Collected data:
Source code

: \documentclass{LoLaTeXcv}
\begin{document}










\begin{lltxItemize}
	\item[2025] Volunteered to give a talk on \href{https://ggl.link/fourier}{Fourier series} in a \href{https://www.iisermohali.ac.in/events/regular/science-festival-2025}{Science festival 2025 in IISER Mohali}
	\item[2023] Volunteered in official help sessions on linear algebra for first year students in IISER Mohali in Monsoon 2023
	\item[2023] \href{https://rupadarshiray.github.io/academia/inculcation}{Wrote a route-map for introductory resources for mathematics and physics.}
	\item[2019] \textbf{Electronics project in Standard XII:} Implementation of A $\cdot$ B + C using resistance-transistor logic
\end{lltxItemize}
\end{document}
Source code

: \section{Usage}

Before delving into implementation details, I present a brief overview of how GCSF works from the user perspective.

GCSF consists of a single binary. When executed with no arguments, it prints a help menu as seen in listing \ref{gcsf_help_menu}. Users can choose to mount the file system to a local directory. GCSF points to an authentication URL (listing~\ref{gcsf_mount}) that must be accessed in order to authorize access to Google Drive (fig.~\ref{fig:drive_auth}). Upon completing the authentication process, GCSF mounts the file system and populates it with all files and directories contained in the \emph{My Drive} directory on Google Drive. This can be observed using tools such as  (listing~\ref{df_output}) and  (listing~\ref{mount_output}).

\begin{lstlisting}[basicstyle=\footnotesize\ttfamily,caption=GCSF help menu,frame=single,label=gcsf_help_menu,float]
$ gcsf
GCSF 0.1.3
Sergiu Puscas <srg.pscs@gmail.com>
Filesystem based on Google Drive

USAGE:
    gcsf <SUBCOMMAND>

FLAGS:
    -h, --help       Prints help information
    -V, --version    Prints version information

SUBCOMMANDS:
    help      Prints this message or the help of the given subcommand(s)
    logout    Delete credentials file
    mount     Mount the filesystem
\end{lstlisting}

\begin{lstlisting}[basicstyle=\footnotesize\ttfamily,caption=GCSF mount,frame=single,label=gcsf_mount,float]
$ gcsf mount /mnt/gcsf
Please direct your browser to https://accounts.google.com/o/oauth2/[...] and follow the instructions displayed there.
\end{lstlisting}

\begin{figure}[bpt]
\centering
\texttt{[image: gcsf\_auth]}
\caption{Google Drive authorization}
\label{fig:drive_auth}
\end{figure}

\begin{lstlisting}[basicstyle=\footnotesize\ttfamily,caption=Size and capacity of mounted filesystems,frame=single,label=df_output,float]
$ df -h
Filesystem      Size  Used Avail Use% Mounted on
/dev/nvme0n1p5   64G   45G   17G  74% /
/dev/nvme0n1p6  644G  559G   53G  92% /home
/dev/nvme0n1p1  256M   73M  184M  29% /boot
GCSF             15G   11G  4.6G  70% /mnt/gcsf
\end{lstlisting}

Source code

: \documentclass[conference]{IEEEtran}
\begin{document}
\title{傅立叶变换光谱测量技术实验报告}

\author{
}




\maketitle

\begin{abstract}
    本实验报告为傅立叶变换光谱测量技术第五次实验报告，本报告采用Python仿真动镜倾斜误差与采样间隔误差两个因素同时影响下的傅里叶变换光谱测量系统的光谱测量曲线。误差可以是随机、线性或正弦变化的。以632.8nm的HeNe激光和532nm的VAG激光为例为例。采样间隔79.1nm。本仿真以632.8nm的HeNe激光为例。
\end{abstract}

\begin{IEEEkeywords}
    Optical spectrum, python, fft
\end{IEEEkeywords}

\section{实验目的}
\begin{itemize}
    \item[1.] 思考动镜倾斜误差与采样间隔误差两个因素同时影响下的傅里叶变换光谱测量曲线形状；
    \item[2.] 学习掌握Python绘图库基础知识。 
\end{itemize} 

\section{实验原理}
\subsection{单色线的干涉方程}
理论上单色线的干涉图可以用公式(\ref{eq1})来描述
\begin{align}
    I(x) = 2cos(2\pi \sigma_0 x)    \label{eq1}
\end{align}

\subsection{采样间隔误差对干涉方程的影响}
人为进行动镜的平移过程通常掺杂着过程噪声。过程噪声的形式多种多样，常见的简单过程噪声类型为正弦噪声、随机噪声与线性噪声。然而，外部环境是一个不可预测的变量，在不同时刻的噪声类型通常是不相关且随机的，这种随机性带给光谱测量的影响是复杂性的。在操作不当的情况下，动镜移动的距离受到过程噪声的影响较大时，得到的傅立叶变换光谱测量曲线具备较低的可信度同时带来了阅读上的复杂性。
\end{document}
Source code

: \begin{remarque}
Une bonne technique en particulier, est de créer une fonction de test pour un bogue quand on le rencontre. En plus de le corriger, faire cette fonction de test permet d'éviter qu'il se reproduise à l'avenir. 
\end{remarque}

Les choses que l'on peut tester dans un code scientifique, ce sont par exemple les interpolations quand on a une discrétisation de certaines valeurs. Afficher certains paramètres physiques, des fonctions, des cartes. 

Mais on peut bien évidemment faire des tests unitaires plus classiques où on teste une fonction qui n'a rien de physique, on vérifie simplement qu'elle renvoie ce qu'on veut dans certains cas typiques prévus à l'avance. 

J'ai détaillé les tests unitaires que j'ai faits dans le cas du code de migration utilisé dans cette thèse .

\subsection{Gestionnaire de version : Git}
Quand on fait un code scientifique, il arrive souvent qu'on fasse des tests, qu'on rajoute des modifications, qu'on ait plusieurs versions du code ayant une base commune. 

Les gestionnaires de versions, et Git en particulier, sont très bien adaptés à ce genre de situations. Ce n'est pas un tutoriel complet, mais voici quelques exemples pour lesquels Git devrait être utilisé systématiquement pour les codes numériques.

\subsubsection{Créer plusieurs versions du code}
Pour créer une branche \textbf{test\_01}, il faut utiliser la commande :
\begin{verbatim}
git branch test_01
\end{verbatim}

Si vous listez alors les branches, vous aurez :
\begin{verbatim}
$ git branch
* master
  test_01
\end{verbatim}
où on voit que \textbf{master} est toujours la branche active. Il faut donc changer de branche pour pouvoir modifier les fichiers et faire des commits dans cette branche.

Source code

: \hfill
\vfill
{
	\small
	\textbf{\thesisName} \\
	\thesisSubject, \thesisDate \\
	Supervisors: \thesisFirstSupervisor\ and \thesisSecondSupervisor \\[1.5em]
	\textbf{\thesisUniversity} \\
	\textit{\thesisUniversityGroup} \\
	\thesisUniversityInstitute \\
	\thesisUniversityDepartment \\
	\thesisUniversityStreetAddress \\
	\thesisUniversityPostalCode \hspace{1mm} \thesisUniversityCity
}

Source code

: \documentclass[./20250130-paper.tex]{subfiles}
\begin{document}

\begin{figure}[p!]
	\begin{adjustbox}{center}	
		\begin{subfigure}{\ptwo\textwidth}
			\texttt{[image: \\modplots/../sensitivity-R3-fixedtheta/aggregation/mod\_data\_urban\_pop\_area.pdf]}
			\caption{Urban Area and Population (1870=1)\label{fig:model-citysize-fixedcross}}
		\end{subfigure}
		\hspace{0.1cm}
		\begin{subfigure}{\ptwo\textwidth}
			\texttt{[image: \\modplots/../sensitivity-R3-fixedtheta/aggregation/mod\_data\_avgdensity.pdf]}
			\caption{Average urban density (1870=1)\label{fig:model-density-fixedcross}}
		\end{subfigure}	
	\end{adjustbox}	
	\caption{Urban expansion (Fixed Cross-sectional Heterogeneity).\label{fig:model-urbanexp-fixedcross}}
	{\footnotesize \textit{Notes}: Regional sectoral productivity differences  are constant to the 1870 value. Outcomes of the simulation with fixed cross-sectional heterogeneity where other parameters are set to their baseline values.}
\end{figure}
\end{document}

...

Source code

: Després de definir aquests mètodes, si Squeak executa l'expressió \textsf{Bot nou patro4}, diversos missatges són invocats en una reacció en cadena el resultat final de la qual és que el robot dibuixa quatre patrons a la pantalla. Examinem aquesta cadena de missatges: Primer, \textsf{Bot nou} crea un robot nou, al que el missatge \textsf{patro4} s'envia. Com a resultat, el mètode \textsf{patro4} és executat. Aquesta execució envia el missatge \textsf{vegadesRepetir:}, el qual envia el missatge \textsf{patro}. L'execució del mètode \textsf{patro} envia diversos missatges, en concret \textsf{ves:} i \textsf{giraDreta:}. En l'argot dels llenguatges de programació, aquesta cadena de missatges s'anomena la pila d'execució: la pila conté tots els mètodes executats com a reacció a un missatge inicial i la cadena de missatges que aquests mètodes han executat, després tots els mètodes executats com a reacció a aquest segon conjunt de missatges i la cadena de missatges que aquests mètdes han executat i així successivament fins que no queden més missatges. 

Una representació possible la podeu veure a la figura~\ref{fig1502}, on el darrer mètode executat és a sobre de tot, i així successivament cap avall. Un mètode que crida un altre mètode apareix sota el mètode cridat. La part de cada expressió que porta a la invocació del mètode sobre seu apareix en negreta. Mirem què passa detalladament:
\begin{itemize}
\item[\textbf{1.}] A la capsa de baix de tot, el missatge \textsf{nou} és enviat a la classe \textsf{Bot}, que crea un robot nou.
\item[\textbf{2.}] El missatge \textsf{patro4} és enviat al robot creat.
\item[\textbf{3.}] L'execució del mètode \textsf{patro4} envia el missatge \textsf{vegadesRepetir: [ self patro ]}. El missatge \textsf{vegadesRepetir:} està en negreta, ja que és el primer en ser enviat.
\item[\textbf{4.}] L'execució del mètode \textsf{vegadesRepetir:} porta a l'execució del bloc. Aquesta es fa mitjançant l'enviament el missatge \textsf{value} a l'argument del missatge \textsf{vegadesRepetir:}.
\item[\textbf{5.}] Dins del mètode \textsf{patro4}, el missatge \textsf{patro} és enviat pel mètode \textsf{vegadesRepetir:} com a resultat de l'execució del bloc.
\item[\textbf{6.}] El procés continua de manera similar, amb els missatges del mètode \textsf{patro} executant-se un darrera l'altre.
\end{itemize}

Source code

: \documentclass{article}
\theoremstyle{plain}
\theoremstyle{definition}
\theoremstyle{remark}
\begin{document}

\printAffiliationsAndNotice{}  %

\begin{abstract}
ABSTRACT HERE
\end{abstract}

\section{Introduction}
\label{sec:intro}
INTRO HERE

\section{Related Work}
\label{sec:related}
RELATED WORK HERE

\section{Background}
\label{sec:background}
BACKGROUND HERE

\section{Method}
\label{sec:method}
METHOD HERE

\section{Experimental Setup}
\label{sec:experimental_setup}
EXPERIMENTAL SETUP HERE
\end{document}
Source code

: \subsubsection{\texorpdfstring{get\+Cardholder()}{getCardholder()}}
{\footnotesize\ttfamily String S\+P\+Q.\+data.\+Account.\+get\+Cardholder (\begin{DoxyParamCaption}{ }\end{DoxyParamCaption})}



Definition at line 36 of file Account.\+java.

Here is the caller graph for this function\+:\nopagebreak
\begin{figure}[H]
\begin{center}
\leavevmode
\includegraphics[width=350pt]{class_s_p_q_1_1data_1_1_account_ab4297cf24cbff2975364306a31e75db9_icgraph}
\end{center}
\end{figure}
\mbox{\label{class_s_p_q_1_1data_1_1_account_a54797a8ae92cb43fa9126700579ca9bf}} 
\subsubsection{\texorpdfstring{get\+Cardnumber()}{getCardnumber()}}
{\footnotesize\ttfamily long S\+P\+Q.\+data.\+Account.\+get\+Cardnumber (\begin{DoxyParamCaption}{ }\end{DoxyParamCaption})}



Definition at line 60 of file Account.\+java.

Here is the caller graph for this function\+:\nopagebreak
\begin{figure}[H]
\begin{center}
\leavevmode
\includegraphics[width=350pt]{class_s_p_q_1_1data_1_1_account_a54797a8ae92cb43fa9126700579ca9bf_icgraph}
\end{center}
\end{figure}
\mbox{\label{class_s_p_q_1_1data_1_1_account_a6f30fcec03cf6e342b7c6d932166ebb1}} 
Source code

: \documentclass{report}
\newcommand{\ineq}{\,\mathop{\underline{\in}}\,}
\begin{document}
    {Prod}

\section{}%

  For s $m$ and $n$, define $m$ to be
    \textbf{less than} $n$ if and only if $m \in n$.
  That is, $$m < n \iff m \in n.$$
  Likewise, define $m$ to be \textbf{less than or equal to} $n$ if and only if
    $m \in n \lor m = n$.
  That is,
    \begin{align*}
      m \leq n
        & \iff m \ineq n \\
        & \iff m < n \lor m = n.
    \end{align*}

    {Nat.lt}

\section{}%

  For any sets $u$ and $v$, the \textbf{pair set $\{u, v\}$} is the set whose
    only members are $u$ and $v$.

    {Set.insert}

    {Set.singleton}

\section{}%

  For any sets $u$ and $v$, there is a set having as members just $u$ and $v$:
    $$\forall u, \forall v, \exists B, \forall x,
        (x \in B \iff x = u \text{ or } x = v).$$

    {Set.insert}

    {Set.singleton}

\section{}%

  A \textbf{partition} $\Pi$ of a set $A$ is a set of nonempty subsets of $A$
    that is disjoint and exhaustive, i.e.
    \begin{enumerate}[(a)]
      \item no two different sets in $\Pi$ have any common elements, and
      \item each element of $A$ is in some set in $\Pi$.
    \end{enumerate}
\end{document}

■ Work instructions:
Using the entries shown above, reproduce verbatim the lines from the line bearing "本实验报告为傅立叶变换光谱测" to the line bearing "人为进行动镜的平移过程通常掺", inclusive.

■ Solution to the problem:
    本实验报告为傅立叶变换光谱测量技术第五次实验报告，本报告采用Python仿真动镜倾斜误差与采样间隔误差两个因素同时影响下的傅里叶变换光谱测量系统的光谱测量曲线。误差可以是随机、线性或正弦变化的。以632.8nm的HeNe激光和532nm的VAG激光为例为例。采样间隔79.1nm。本仿真以632.8nm的HeNe激光为例。
\end{abstract}

\begin{IEEEkeywords}
    Optical spectrum, python, fft
\end{IEEEkeywords}

\section{实验目的}
\begin{itemize}
    \item[1.] 思考动镜倾斜误差与采样间隔误差两个因素同时影响下的傅里叶变换光谱测量曲线形状；
    \item[2.] 学习掌握Python绘图库基础知识。 
\end{itemize} 

\section{实验原理}
\subsection{单色线的干涉方程}
理论上单色线的干涉图可以用公式(\ref{eq1})来描述
\begin{align}
    I(x) = 2cos(2\pi \sigma_0 x)    \label{eq1}
\end{align}

\subsection{采样间隔误差对干涉方程的影响}
人为进行动镜的平移过程通常掺杂着过程噪声。过程噪声的形式多种多样，常见的简单过程噪声类型为正弦噪声、随机噪声与线性噪声。然而，外部环境是一个不可预测的变量，在不同时刻的噪声类型通常是不相关且随机的，这种随机性带给光谱测量的影响是复杂性的。在操作不当的情况下，动镜移动的距离受到过程噪声的影响较大时，得到的傅立叶变换光谱测量曲线具备较低的可信度同时带来了阅读上的复杂性。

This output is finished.